CONJUNTO DE TAREFAS:
1: Transcreva o texto extraído, em tudo desde "Em caso de procedência" até "pedido do A..", substituindo "matéria de facto" por "decisão de facto".
2: Por favor, indique a explicação que o texto extraído dá para a resposta ao ponto 35 dos factos provados.
3: Diga se cada afirmação concorda com o texto extraído, respondendo sim ou não e citando as palavras decisivas: (a) a 1ª instância deu como provado o facto do ponto 42 com base no acordo das partes; (b) o recorrente impugnou os meios de prova em que assentou a resposta ao ponto 35; (c) a menção feita no segundo parágrafo da pág 27 da sentença é considerada um manifesto lapso.

Relativamente ao ponto 35 dos factos provados, a razão de ser da resposta dada, está perfeitamente explanada e descrita na decisão da primeira instância. E a explicação é que a 1ª R. não tinha viatura de substituição com caixa automática. Que os meios de prova em que se sustentou tal resposta não foram impugnados pelo recorrente. Assinala o recorrente que em face da resposta do ponto 37 (No mesmo dia, FF, funcionário da 1.ª Ré respondeu ao email referido em 37) dizendo que «Tratando-se de um assunto jurídico, o mesmo será reencaminhado para o nosso departamento jurídico».) deveria ter sido respondido que foi facultado o veículo. Deste facto, não pode resultar provada a versão que o recorrente pretende ver declarada. Um não significa a ocorrência do outro.
Improcede a pretensão.

Por fim, quanto ao ponto 42, usando a mesma lógica recursiva, alega que a resposta ao ponto 38, decorre a apontada e pugnada alteração.
Uma vez mais sem sucesso. A 1ª instância deu o facto provado com fundamento no acordo das partes. Não foi posto em causa pelo recorrente que a confissão acarrete este resultado.
Não vai assim, satisfeita a pretensão do recorrente.
**
*
D)
Em caso de procedência do recurso da matéria de facto a alteração da decisão de direito. E apreciação do fundamento do abuso de direito para a não procedência do pedido do A..
Em primeiro lugar a menção que se faz na sentença, segundo parágrafo da pág 27 (versão electrónica, pdf) claramente que se trata de manifesto lapso.
O mesmo é perfeitamente perceptível da leitura clara e atenta da decisão.
Assim, nada a apontar ou a retirar consequência de tal lapso.

O recorrente põe em causa o fundamento que levou à improcedência da sua pretensão, o abuso de direito.

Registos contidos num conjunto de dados
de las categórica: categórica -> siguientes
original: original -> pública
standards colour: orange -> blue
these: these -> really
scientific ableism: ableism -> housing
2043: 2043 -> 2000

RESPOSTAS POR TAREFA:
1:
Em caso de procedência do recurso da decisão de facto a alteração da decisão de direito. E apreciação do fundamento do abuso de direito para a não procedência do pedido do A..

2: A 1ª R. não tinha viatura de substituição com caixa automática.

3:
(a) Sim: "A 1ª instância deu o facto provado com fundamento no acordo das partes."
(b) Não: "Que os meios de prova em que se sustentou tal resposta não foram impugnados pelo recorrente."
(c) Sim: "claramente que se trata de manifesto lapso."